5° Via Francigena Festival, un pellegrinaggio lungo 400 eventi: intervista al direttore Sandro Polci

Presentata di recente a Roma la quinta edizione del festival europeo della via Francigena, promosso dall'Associazione Civita e dall'Associazione europea delle Vie Francigene. Oltre 400 eventi affronteranno il tema "Culture e Colture dei Paesaggi" per riflettere, nell'anno dell'Expo, sul dono del cibo e sull'influenza del contesto naturale e antropologico. La manifestazione prevede pellegrinaggi, momenti artistici e enogastronomici, laboratori didattici attraverso cinque nazioni, per riscoprire e valorizzare la più “estesa infrastruttura spirituale, culturale e relazionale d’Europa". Eugenio Murrali ha intervistato Sandro Polci, direttore del Festival: 

R. – Lo spirito del Festival è molto semplice: cerca di dare visibilità ai 400 eventi che nei territori – spesso separatamente, senza collegamenti – mirano a promuovere i propri cammini di fede, di speranza, religiosi, spirituali o anche di natura identitaria, quindi cari alle comunità locali. Siamo partiti sei anni fa e con i primi 50 eventi abbiamo cominciato a fare chiarezza su quali fossero le tendenze e i desideri dei diversi territori, non soltanto italiani, ma europei: la Via Francigena si chiama così perché raccoglie tutto quello che è oltre le Alpi, quelle che erano le vie di attraversamento dell’Impero francese. Era la via straniera, che addirittura arrivava alle Russie. Parte, con un evento che facciamo quest’anno, da Trondheim, in Scandinavia, dopo 3.000 chilometri giunge a Roma e poi a Gerusalemme. Quindi, nell’insieme, riunisce tante espressioni di fede facendone risaltare l’originalità nei diversi territori. Santiago, Roma, Gerusalemme erano le tre mete della fede della Via Francigena, ma poi la Via è diventata anche una via di scambio, di collegamento. Questo ha portato a costruire l’Europa – come il Consiglio d’Europa ci ricorda – un insieme di territori attraverso questi lunghi percorsi.

CONSEGNA A
Estrai per intero il testo sul festival della Via Francigena, senza alcuna modifica.
Il testo sul festival della Via Francigena e i record provengono da fonti diverse.

MATERIALE DELL'ESERCIZIO
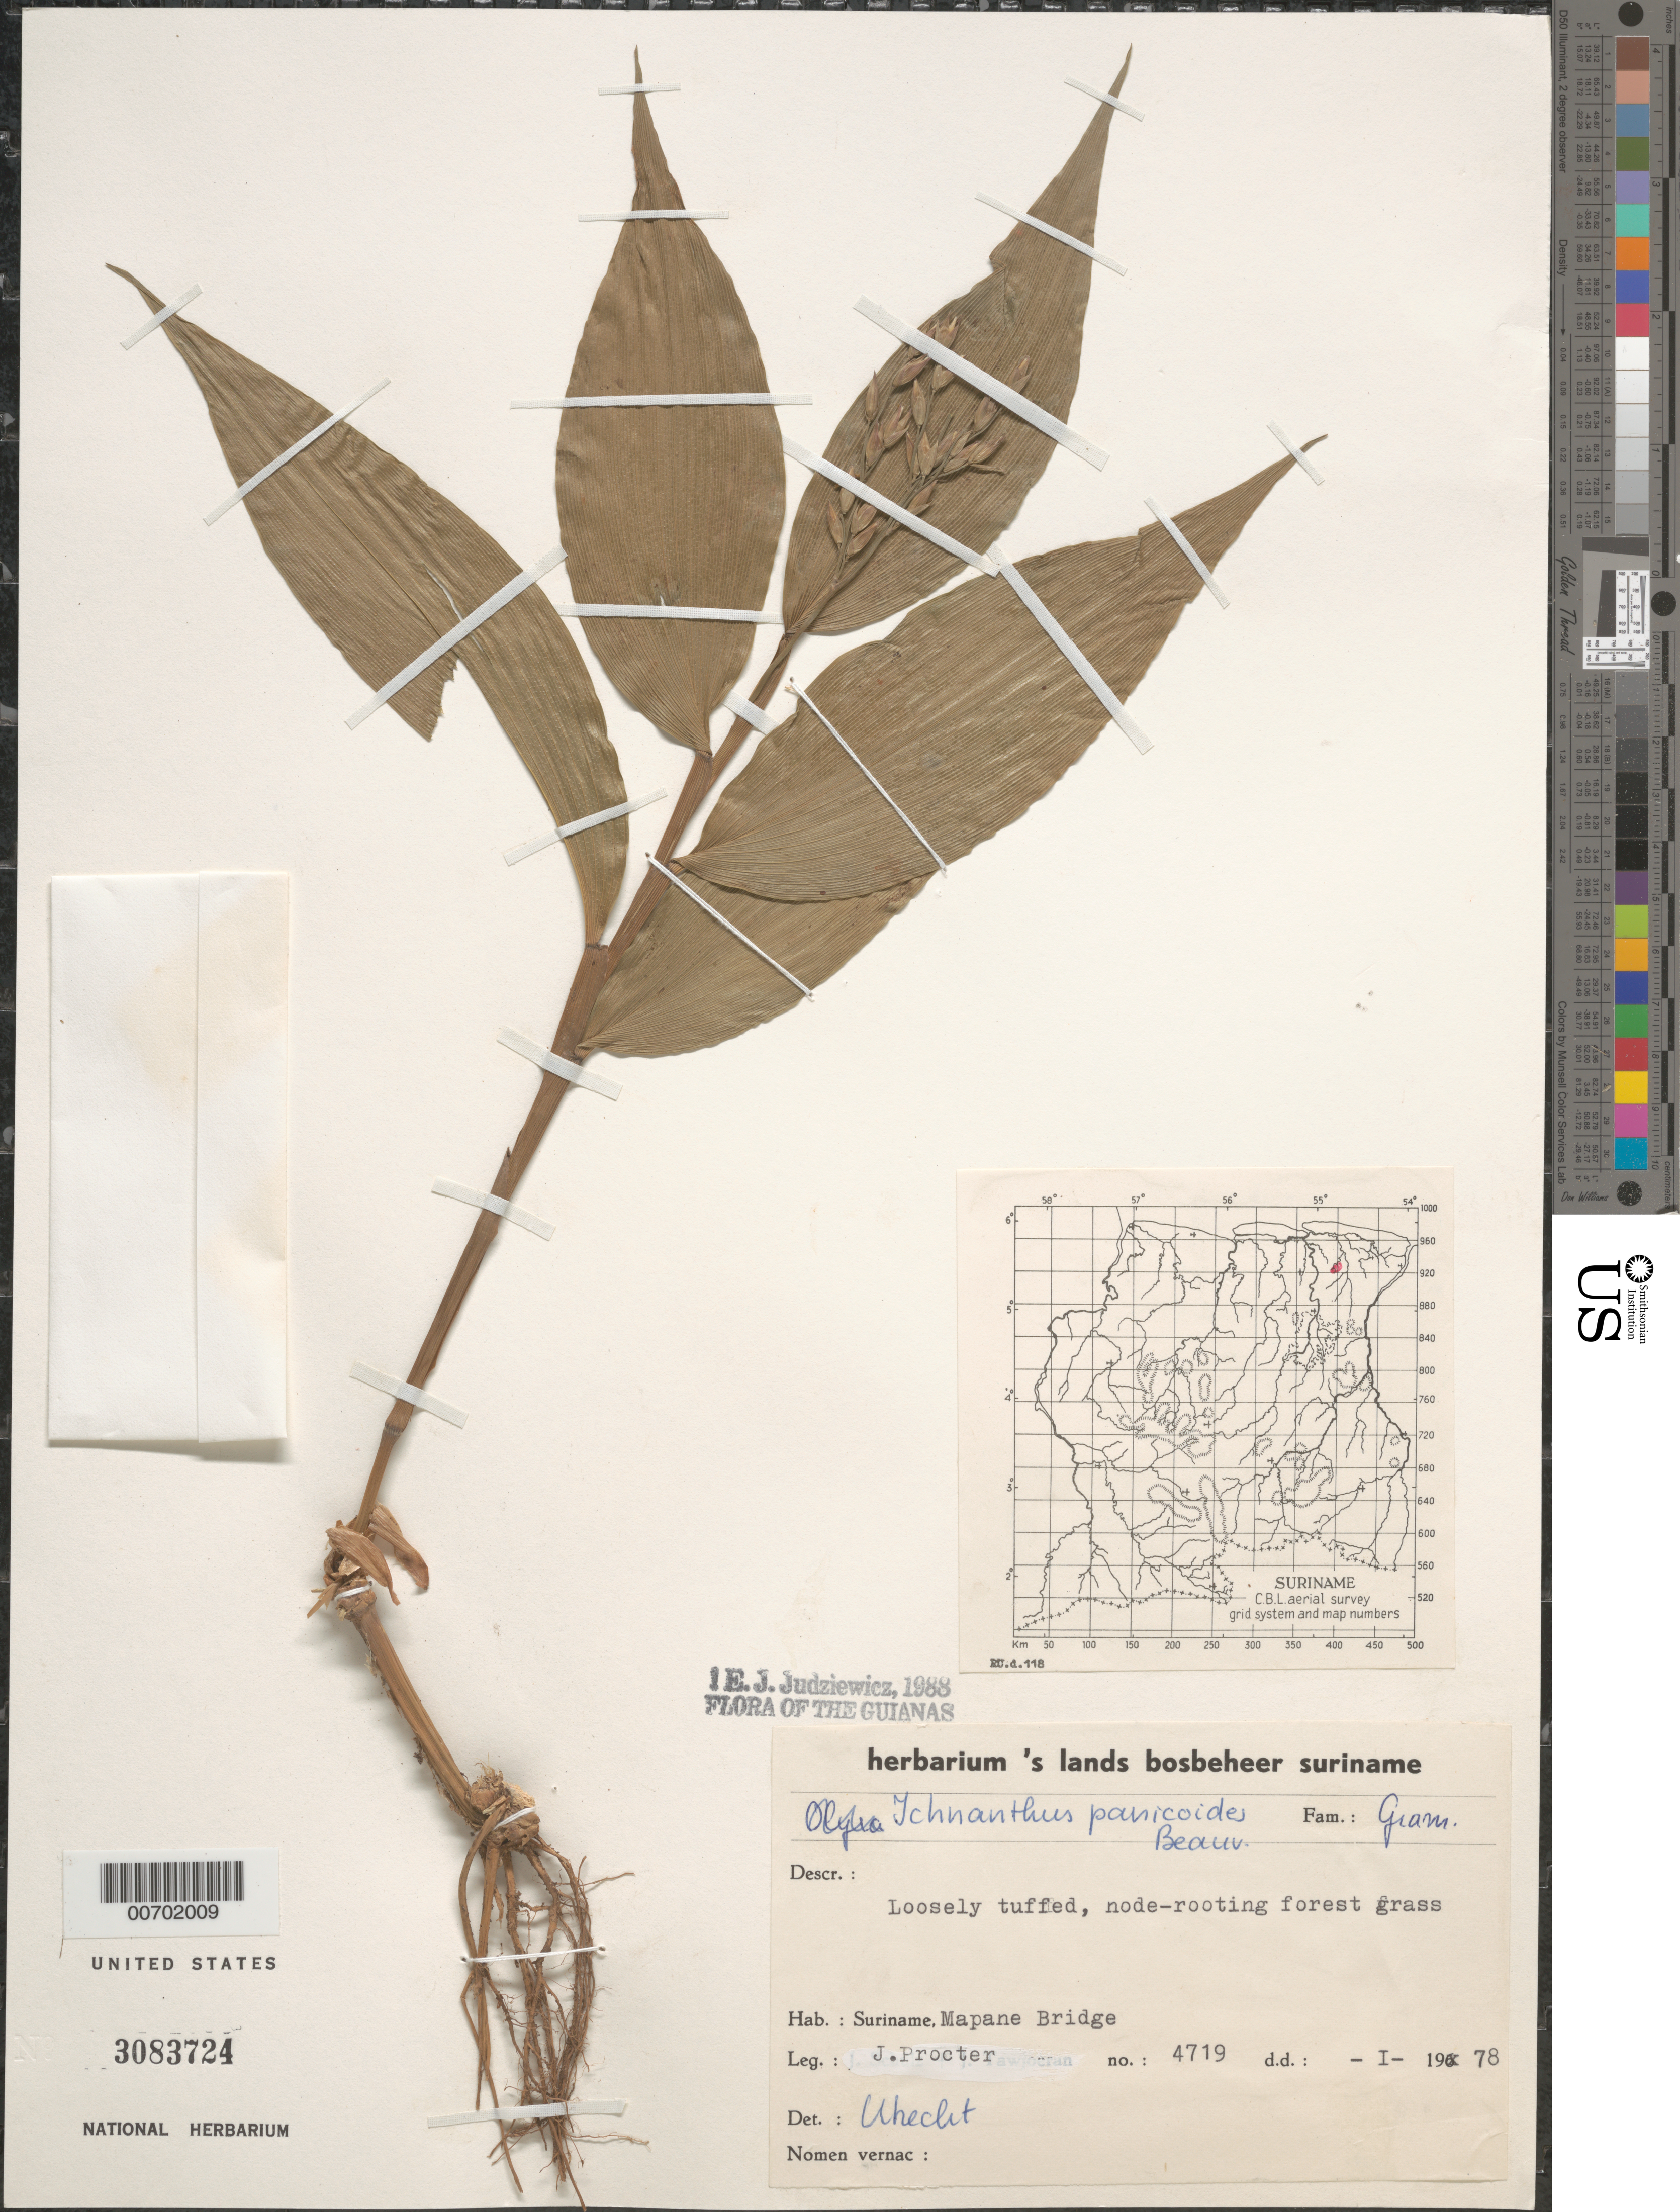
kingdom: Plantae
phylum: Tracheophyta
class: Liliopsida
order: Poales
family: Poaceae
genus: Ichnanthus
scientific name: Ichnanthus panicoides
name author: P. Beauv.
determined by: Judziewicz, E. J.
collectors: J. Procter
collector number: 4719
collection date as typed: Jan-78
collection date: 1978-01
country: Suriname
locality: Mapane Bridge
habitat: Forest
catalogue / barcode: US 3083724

CONSEGNA B
Copia senza modifiche i record dalla riga che contiene "class: Liliopsida" giù fino all'ultima riga, entrambe comprese.

RISPOSTA COMPLETA A
5° Via Francigena Festival, un pellegrinaggio lungo 400 eventi: intervista al direttore Sandro Polci

Presentata di recente a Roma la quinta edizione del festival europeo della via Francigena, promosso dall'Associazione Civita e dall'Associazione europea delle Vie Francigene. Oltre 400 eventi affronteranno il tema "Culture e Colture dei Paesaggi" per riflettere, nell'anno dell'Expo, sul dono del cibo e sull'influenza del contesto naturale e antropologico. La manifestazione prevede pellegrinaggi, momenti artistici e enogastronomici, laboratori didattici attraverso cinque nazioni, per riscoprire e valorizzare la più “estesa infrastruttura spirituale, culturale e relazionale d’Europa". Eugenio Murrali ha intervistato Sandro Polci, direttore del Festival: 

R. – Lo spirito del Festival è molto semplice: cerca di dare visibilità ai 400 eventi che nei territori – spesso separatamente, senza collegamenti – mirano a promuovere i propri cammini di fede, di speranza, religiosi, spirituali o anche di natura identitaria, quindi cari alle comunità locali. Siamo partiti sei anni fa e con i primi 50 eventi abbiamo cominciato a fare chiarezza su quali fossero le tendenze e i desideri dei diversi territori, non soltanto italiani, ma europei: la Via Francigena si chiama così perché raccoglie tutto quello che è oltre le Alpi, quelle che erano le vie di attraversamento dell’Impero francese. Era la via straniera, che addirittura arrivava alle Russie. Parte, con un evento che facciamo quest’anno, da Trondheim, in Scandinavia, dopo 3.000 chilometri giunge a Roma e poi a Gerusalemme. Quindi, nell’insieme, riunisce tante espressioni di fede facendone risaltare l’originalità nei diversi territori. Santiago, Roma, Gerusalemme erano le tre mete della fede della Via Francigena, ma poi la Via è diventata anche una via di scambio, di collegamento. Questo ha portato a costruire l’Europa – come il Consiglio d’Europa ci ricorda – un insieme di territori attraverso questi lunghi percorsi.

RISPOSTA COMPLETA B
class: Liliopsida
order: Poales
family: Poaceae
genus: Ichnanthus
scientific name: Ichnanthus panicoides
name author: P. Beauv.
determined by: Judziewicz, E. J.
collectors: J. Procter
collector number: 4719
collection date as typed: Jan-78
collection date: 1978-01
country: Suriname
locality: Mapane Bridge
habitat: Forest
catalogue / barcode: US 3083724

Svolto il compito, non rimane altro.